● **RECORDS SUPPLIED**:
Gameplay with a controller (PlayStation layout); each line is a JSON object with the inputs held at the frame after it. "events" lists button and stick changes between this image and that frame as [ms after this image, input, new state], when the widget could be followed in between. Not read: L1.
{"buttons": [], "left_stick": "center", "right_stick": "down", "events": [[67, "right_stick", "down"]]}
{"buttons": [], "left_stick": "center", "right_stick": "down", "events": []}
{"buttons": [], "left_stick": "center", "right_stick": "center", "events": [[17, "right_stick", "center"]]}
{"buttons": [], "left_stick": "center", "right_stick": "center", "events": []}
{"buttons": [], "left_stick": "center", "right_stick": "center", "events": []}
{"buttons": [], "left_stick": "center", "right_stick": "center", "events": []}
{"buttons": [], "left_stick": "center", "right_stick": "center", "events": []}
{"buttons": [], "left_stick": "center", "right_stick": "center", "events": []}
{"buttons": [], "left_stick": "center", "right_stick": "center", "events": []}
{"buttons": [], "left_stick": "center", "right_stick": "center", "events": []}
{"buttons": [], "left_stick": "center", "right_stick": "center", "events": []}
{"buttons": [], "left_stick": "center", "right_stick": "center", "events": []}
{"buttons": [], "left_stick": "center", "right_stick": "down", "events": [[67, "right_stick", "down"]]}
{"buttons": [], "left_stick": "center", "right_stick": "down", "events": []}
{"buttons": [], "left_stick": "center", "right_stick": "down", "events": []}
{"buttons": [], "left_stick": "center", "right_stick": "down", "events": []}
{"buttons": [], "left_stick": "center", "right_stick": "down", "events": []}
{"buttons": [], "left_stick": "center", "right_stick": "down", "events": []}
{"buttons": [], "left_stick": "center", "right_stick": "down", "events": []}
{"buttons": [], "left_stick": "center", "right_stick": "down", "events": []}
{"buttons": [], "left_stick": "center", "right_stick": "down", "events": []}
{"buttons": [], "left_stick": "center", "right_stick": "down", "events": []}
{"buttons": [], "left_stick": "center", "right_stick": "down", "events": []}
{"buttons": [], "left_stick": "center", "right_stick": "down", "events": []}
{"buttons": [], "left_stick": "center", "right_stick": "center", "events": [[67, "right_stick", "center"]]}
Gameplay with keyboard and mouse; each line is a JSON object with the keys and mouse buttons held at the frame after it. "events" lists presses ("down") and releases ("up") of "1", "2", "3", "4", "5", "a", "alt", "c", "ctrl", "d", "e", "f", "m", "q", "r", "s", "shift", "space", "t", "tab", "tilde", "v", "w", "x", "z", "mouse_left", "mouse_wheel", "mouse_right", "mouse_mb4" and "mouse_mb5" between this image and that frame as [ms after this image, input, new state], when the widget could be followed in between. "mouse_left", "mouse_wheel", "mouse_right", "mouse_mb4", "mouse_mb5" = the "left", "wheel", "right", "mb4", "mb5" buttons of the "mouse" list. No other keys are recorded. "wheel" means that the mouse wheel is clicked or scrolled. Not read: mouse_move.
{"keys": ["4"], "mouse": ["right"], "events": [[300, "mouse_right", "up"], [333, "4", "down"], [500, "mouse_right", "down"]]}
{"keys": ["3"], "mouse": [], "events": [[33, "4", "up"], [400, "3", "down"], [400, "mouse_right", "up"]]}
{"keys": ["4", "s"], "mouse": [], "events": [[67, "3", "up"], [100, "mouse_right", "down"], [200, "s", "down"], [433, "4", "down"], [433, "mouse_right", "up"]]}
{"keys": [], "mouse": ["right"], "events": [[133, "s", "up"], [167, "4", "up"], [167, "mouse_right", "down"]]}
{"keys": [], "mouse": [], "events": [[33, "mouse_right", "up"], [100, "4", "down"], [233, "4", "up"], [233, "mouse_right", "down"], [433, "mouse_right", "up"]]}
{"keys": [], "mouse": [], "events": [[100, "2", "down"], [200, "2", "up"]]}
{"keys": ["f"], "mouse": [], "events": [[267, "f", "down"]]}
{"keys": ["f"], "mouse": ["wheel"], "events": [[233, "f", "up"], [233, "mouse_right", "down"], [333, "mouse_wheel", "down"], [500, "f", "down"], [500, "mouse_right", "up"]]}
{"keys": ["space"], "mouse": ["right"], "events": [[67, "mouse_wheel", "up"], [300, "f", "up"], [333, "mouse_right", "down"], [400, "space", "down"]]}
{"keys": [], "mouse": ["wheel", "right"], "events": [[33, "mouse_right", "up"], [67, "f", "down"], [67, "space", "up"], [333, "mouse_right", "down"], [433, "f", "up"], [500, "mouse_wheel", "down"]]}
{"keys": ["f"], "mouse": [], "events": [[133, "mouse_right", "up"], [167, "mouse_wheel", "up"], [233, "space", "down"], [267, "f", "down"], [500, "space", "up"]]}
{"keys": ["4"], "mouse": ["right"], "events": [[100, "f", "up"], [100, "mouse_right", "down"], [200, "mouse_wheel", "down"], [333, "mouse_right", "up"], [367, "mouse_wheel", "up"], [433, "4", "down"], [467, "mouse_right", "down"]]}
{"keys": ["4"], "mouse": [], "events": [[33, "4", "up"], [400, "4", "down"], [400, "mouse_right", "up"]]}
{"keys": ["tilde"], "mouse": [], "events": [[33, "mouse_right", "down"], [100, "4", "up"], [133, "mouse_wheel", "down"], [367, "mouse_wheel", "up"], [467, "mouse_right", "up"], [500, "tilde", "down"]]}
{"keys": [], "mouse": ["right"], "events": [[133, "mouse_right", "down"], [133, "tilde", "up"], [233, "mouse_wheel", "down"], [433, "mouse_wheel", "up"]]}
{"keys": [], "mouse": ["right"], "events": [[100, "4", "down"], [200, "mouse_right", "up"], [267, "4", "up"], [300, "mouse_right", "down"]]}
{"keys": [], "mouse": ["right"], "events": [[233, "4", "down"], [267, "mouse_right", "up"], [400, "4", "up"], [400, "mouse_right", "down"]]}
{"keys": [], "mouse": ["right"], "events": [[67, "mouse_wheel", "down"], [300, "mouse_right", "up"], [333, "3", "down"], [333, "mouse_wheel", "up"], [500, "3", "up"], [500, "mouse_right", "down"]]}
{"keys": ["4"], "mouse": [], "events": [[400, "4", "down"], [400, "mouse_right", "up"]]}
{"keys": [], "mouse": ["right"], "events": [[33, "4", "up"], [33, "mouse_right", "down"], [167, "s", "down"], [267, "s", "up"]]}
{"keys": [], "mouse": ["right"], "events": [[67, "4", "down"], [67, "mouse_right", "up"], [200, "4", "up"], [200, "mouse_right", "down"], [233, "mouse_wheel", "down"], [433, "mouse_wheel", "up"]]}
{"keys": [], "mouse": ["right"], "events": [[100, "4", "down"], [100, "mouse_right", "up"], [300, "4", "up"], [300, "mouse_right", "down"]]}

● **EXERCISE DESCRIPTION**:
The lines to return are those with the string "could" in them; copy each from the entries above.

● **RESULT FOR THIS EXERCISE**:
Gameplay with a controller (PlayStation layout); each line is a JSON object with the inputs held at the frame after it. "events" lists button and stick changes between this image and that frame as [ms after this image, input, new state], when the widget could be followed in between. Not read: L1.
Gameplay with keyboard and mouse; each line is a JSON object with the keys and mouse buttons held at the frame after it. "events" lists presses ("down") and releases ("up") of "1", "2", "3", "4", "5", "a", "alt", "c", "ctrl", "d", "e", "f", "m", "q", "r", "s", "shift", "space", "t", "tab", "tilde", "v", "w", "x", "z", "mouse_left", "mouse_wheel", "mouse_right", "mouse_mb4" and "mouse_mb5" between this image and that frame as [ms after this image, input, new state], when the widget could be followed in between. "mouse_left", "mouse_wheel", "mouse_right", "mouse_mb4", "mouse_mb5" = the "left", "wheel", "right", "mb4", "mb5" buttons of the "mouse" list. No other keys are recorded. "wheel" means that the mouse wheel is clicked or scrolled. Not read: mouse_move.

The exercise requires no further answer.